What’s wrong with the ‘ain’t broke, don’t fix’ maxim? Hardly were the ramps installed and the fences erected at the harbour skatepark, when it’s on the agenda to be moved elsewhere. The same goes for the hide-and-seek trail of the Tourism Information Centre at the Weighbridge. On the horizon is the prospect of moving the St Helier ferry terminal, completed a mere 20 years ago at the cost of £15 million, to the other side of the harbour.
The Strategic Plan is the latest casualty of the re-thinkers. It’s already clocked up a veritable stop-go history of amendment, adaptation, expediency and appeasement. So why not start again? I’ll tell you why not: because we’ve already spent a king’s ransom on consultation, discussions, fees for work on every bit of evidence and calculation.
Like the aircraft vapour trails that pass so prominently above this island, the blue skies are well raked over. Strategy depends on good research, confidently adhered to. As anyone building a house will tell you, once you start tinkering with the script, you risk damaging the overall concept, weaken the structure and jack up the cost. Furthermore, you just keep putting off making decisions. Look how we procrastinated over the new incinerator.
OK, we ended up with a pretty asinine decision all round, but had we made it years ago before the pound fell out of the bottom of the Treasury’s euro bucket, the thing would have already been functioning at far less expense, Bellozanne wouldn’t have been left belching and crumbling before our eyes and the strategic planners could be thinking about where to site the La Collette replacement in 20 years’ time.
So, you put your right foot in, your left foot out etc, but ‘shaking it all about’ is anything but appropriate. Just when we’ve got used to GST, however unwelcome its imposition, up comes the prospect of another round of posturing and wrangling in the States Chamber over exemptions on food and fuel.
Previous attempts sank to the level of labyrinthine discussions about what constituted luxury or essential in the food line – even the distinction between biscuit and cake. It might pander to the whim of whichever political fairy godmother wishes to curry favour, and is bound to generate popular resonance. But if the proposition succeeds, who’ll pick up the tabs? Retailers will certainly be forced to go through all the paraphernalia of re-pricing goods on the shelves.
Social Services would be tasked with recalculating all those ‘generous’ pay-back measures adopted to recompense the elderly and other low-income claimants when the tax was imposed in the first place? I can’t help feeling that now that the GST formula has been installed, punching a hole in part of it would – on the fat balloon analogy – only mean the other side would puff out to take up the slack. So tuppence off a lettuce might mean sixpence more on – perish the thought – a bottle of medicine.
GST was brought in to fill a predicted hole in our budget caused by the need to keep our finance industry afloat, underwrite zero-ten and perpetuate the nonsense which allows tax revenue from UK enterprises trading in Jersey to be leeched away to HMG coffers.
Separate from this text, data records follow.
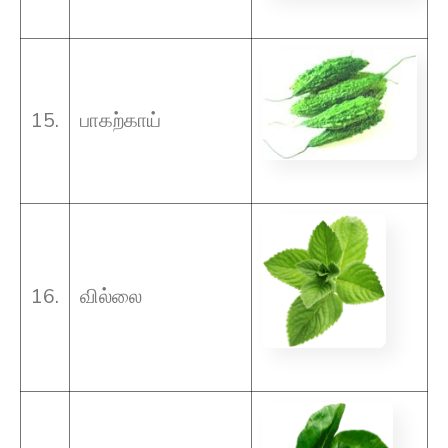
15.
பாகற்காய்
16.
வில்லை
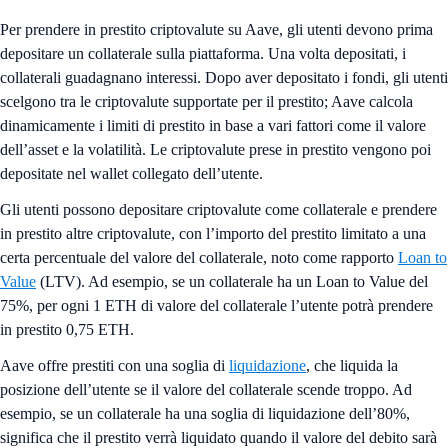
Per prendere in prestito criptovalute su Aave, gli utenti devono prima
depositare un collaterale sulla piattaforma. Una volta depositati, i
collaterali guadagnano interessi. Dopo aver depositato i fondi, gli utenti
scelgono tra le criptovalute supportate per il prestito; Aave calcola
dinamicamente i limiti di prestito in base a vari fattori come il valore
dell’asset e la volatilità. Le criptovalute prese in prestito vengono poi
depositate nel wallet collegato dell’utente.
Gli utenti possono depositare criptovalute come collaterale e prendere
in prestito altre criptovalute, con l’importo del prestito limitato a una
certa percentuale del valore del collaterale, noto come rapporto
Loan to
Value
(LTV). Ad esempio, se un collaterale ha un Loan to Value del
75%, per ogni 1 ETH di valore del collaterale l’utente potrà prendere
in prestito 0,75 ETH.
Aave offre prestiti con una soglia di
liquidazione
, che liquida la
posizione dell’utente se il valore del collaterale scende troppo. Ad
esempio, se un collaterale ha una soglia di liquidazione dell’80%,
significa che il prestito verrà liquidato quando il valore del debito sarà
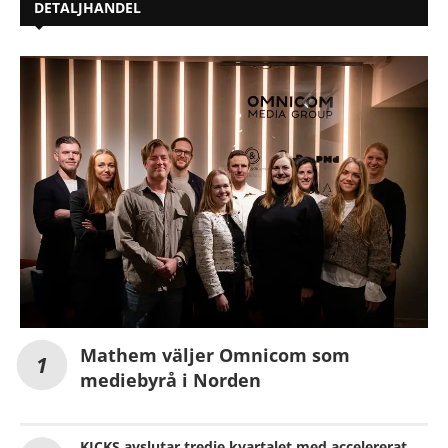
DETALJHANDEL
Mathem väljer Omnicom som
mediebyrå i Norden
KICKS avslutar tredje kvartalet med accelererat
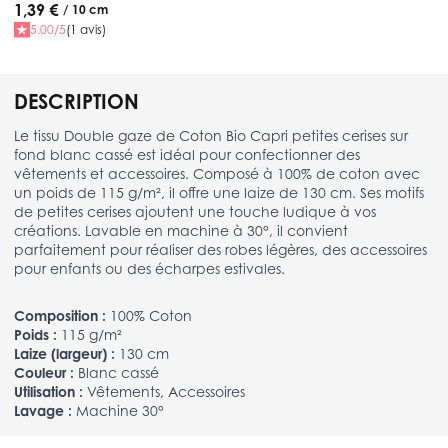
1,39 €
/ 10 cm
5.00/5
(1 avis)
DESCRIPTION
Le tissu Double gaze de Coton Bio Capri petites cerises sur
fond blanc cassé est idéal pour confectionner des
vêtements et accessoires. Composé à 100% de coton avec
un poids de 115 g/m², il offre une laize de 130 cm. Ses motifs
de petites cerises ajoutent une touche ludique à vos
créations. Lavable en machine à 30°, il convient
parfaitement pour réaliser des robes légères, des accessoires
pour enfants ou des écharpes estivales.
Composition :
100% Coton
Poids :
115 g/m²
Laize (largeur) :
130 cm
Couleur :
Blanc cassé
Utilisation :
Vêtements, Accessoires
Lavage :
Machine 30°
So much for the unhelpful jibes about local tax havens! (If there were any real justice, all the employees of the companies incurring UK tax here should qualify for free medical treatment when visiting the mainland.)
From the figures already released by the Treasury, GST has made a significant contribution to the rescue pot. That certainly doesn’t make it a friendly tax. No tax is. But it is relatively easy to apply across the board, and at 3% is way below the sort of direct tax levels borne by those societies burdened by double-digit VAT.
The rush to the anti-GST colours by prospective States-men and women overwhelmed the platforms of the election hustings last autumn. It always drew easy applause. I’d be the last to suggest any electioneering hypocrisy, but in truth, the candidates knew the measures were already in place and those who’d put their heads over the parapet to support the measure had been ‘named and shamed’. So it was a popular whipping boy. Little did the newcomers expect to have to put their own three per cent on the voting button so soon after joining the ‘club’.
In these turbulent times, ‘second-fix’ meddling with legislation to release cash – which will inevitably have to be raised somewhere else, seems at best capricious and at worst a costly exercise in job creation and political beauty contesting. Far better to focus on the bigger, more serious issues confronting our longer-term prosperity than wrestle with a containable old enemy. A ‘famous victory’ in the current theatre will yield little more than small change.